• _Work instructions_
In the forum thread on side work, what did the employee actually do when hired to repair the leak from the tub above the basement?

• _Exercise text_
# Side Work



## R&S Exteriors (Aug 4, 2006)

mattp said:


> How do I know their hatchet men because in the past 2 months alone I have fixed 3 roofs less than 2 years old because so and so had the hackman on the roof. Yes it brings me work but man I would just like to get the job from the start.


There definately are some hatchet men out there. As in any profession. My point was that many are not. 

As far as those h/o with the bad roofs. If they didn't check references and got someone to do it for next to nothing then they got what they deserved. Always check references and if it sounds to good to be true. it probably is.



> Originally Posted by *maj*
> R&S........ I like you more & more every post. :thumbup: Seems joasis & I have another clone out there in PA.


:thumbsup: 

Maj When is the next meeting of "Hack" club. :thumbup:


----------



## R&S Exteriors (Aug 4, 2006)

realpurty2 said:


> OoOoh Nooooo! Someone pass me a bullet.. :2guns: I'm just now learning how to live with the two of them... three is overload. :tt2:


Take your pick

   :laughing: 

http://images.google.com/imgres?img...ev=/images?q=m60+tank&svnum=10&hl=en&lr=&sa=G 

http://images.google.com/imgres?img...ev=/images?q=m60+tank&svnum=10&hl=en&lr=&sa=G


----------



## maj (Mar 13, 2006)

R&S Exteriors said:


> :thumbsup:
> 
> Maj When is the next meeting of "Hack" club. :thumbup:



I don't know "when" but I know "where".

I think we'll have it in your hometown of _Milf_finburg. :w00t:
Sounds like a "fun" town.


----------



## R&S Exteriors (Aug 4, 2006)

maj said:


> I don't know "when" but I know "where".
> 
> I think we'll have it in your hometown of _Milf_finburg. :w00t:
> Sounds like a "fun" town.


It's a very beautiful area and town. Although as the years go by the winters are not as appealing as they use to be


----------



## maj (Mar 13, 2006)

maj said:


> I don't know "when" but I know "where".
> 
> I think we'll have it in your hometown of _*Milf*_finburg. :w00t:
> Sounds like a "fun" town.


:whistling


----------



## Colormatch (Aug 20, 2006)

realpurty2 said:


> I could throw out a few examples md... but here is a recent one from that now defunct company we considered buying into.
> 
> The contractor was hired to do a basement remodel. The tub above it was leaking (very small leak that took time to be evident, just a drip here and there) somewhere in the ceiling causing drips into the basement area. The employee took side work to repair the leak. His method of fixing it was to mud over the stains on the ceiling and repaint it... doing nothing for the leak. He told the GC that he had done a full repair and all water was stopped. It looked good and as a finished product, no one could tell he hadn't cut into the ceiling, fixed the leaking pipe as claimed, then patched and repainted the ceiling. He got paid, the GC finished his basement remodel and got paid. Two months later, long after the employee had quit and moved out of state, the GC got an irate phone call and had to go repair the leak and replace the ceiling at his expense because the H.O. claimed it was done under the GC and was one of his employees. The "well, he worked for you so I assumed he was compent" speech..

• _Entries shown_

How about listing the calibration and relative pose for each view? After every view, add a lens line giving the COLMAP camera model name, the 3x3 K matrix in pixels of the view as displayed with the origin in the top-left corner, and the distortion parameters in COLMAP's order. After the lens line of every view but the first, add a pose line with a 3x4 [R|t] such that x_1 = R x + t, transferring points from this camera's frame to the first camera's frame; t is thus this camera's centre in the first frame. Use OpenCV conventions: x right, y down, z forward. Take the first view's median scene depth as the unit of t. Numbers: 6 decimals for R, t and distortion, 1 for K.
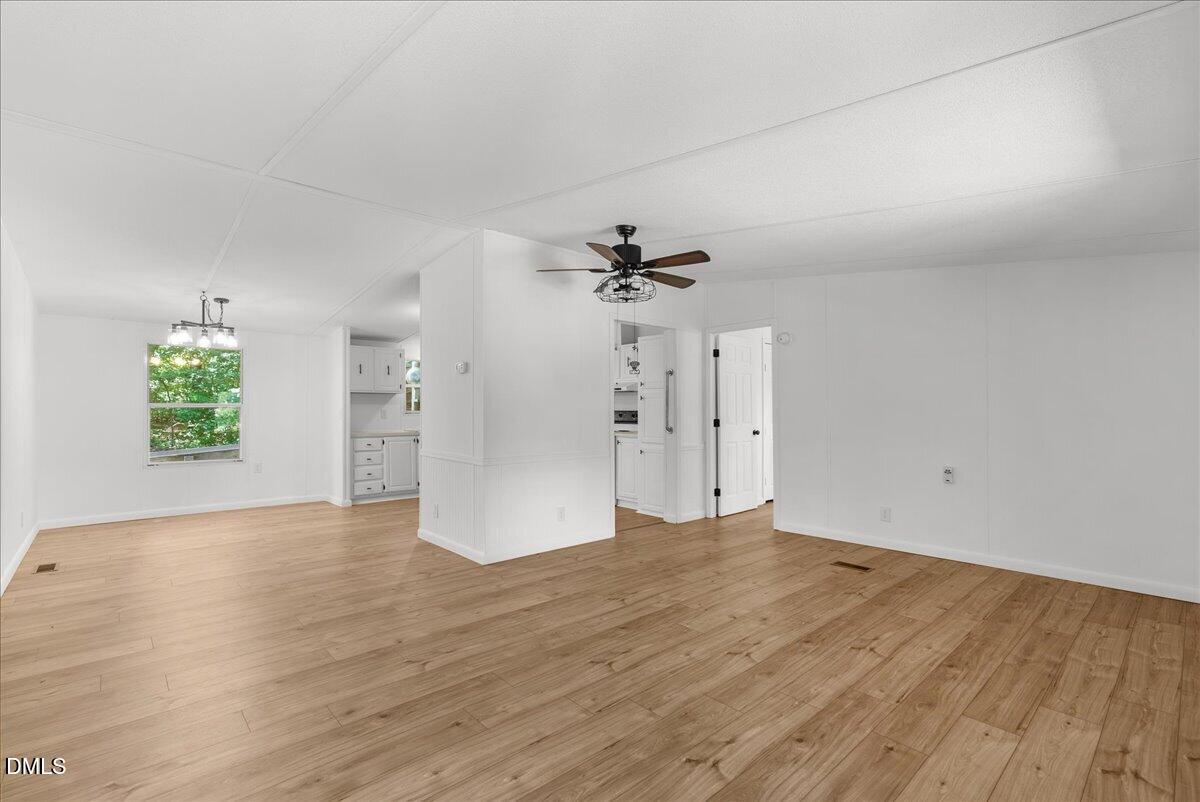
lens RADIAL K [[546.1, 0, 602.5], [0, 546.1, 405.2], [0, 0, 1]] dist [-0.003423, -0.000010]
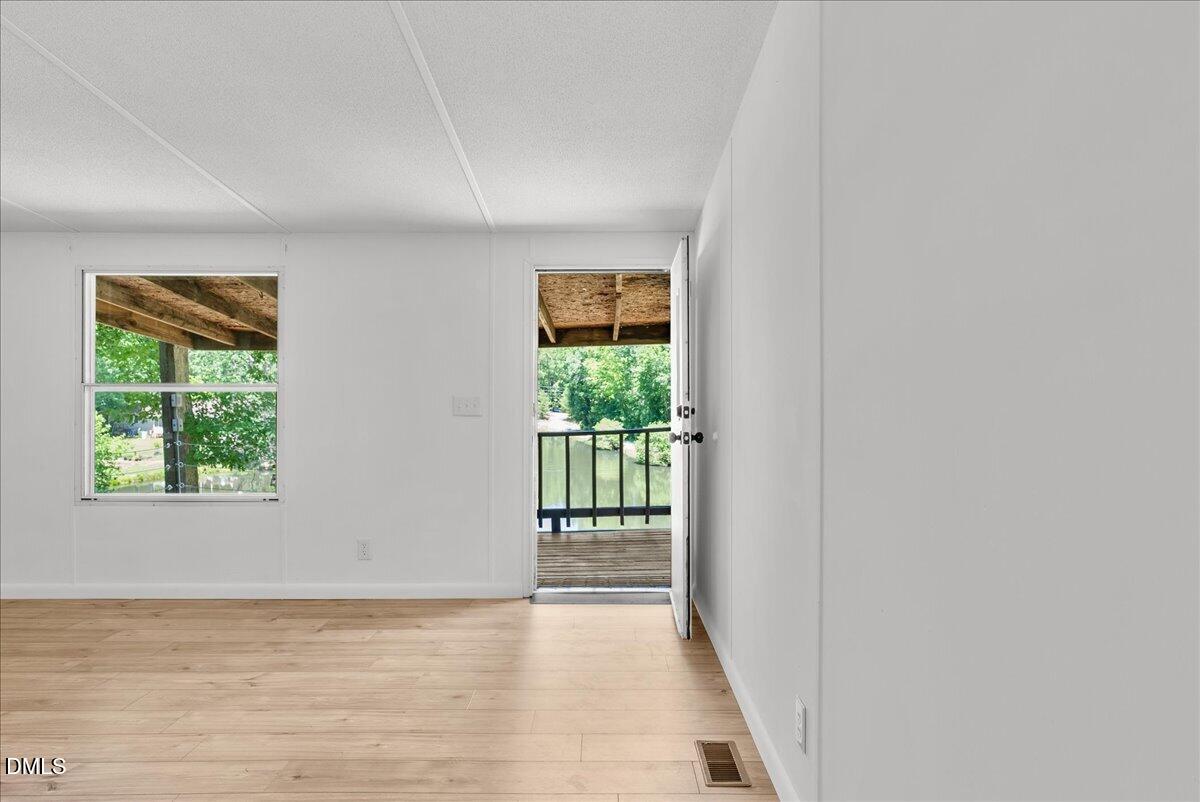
lens RADIAL K [[707.3, 0, 600.3], [0, 707.3, 404.8], [0, 0, 1]] dist [0.003633, 0.001731]
pose [[-0.739526, -0.008810, 0.673070, -1.055386], [-0.006044, 0.999961, 0.006447, 0.010496], [-0.673101, 0.000699, -0.739551, 1.186937]]
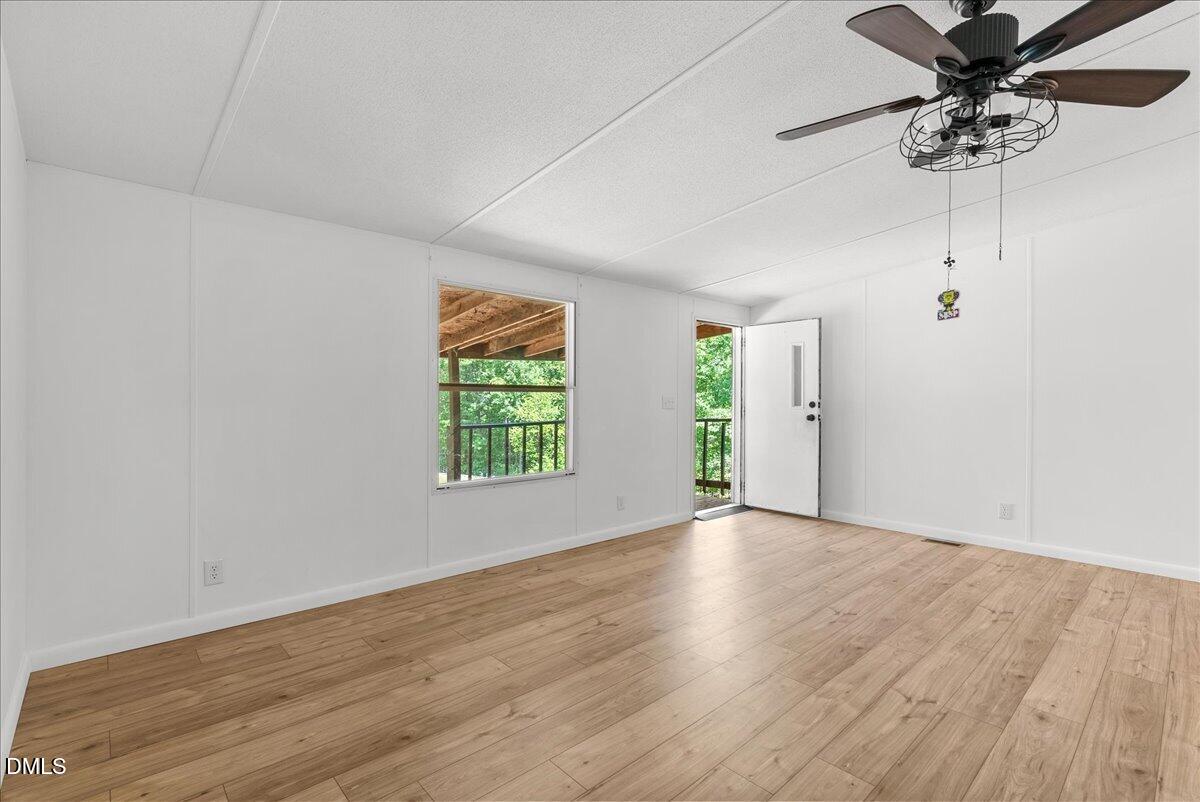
lens RADIAL K [[546.1, 0, 596.4], [0, 546.1, 403.5], [0, 0, 1]] dist [-0.003423, -0.000010]
pose [[-0.999955, -0.004586, 0.008311, 0.522151], [-0.004544, 0.999977, 0.005111, 0.020364], [-0.008334, 0.005073, -0.999952, 2.165657]]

• _Result_
He mudded over the stains on the ceiling and repainted it, doing nothing for the leak.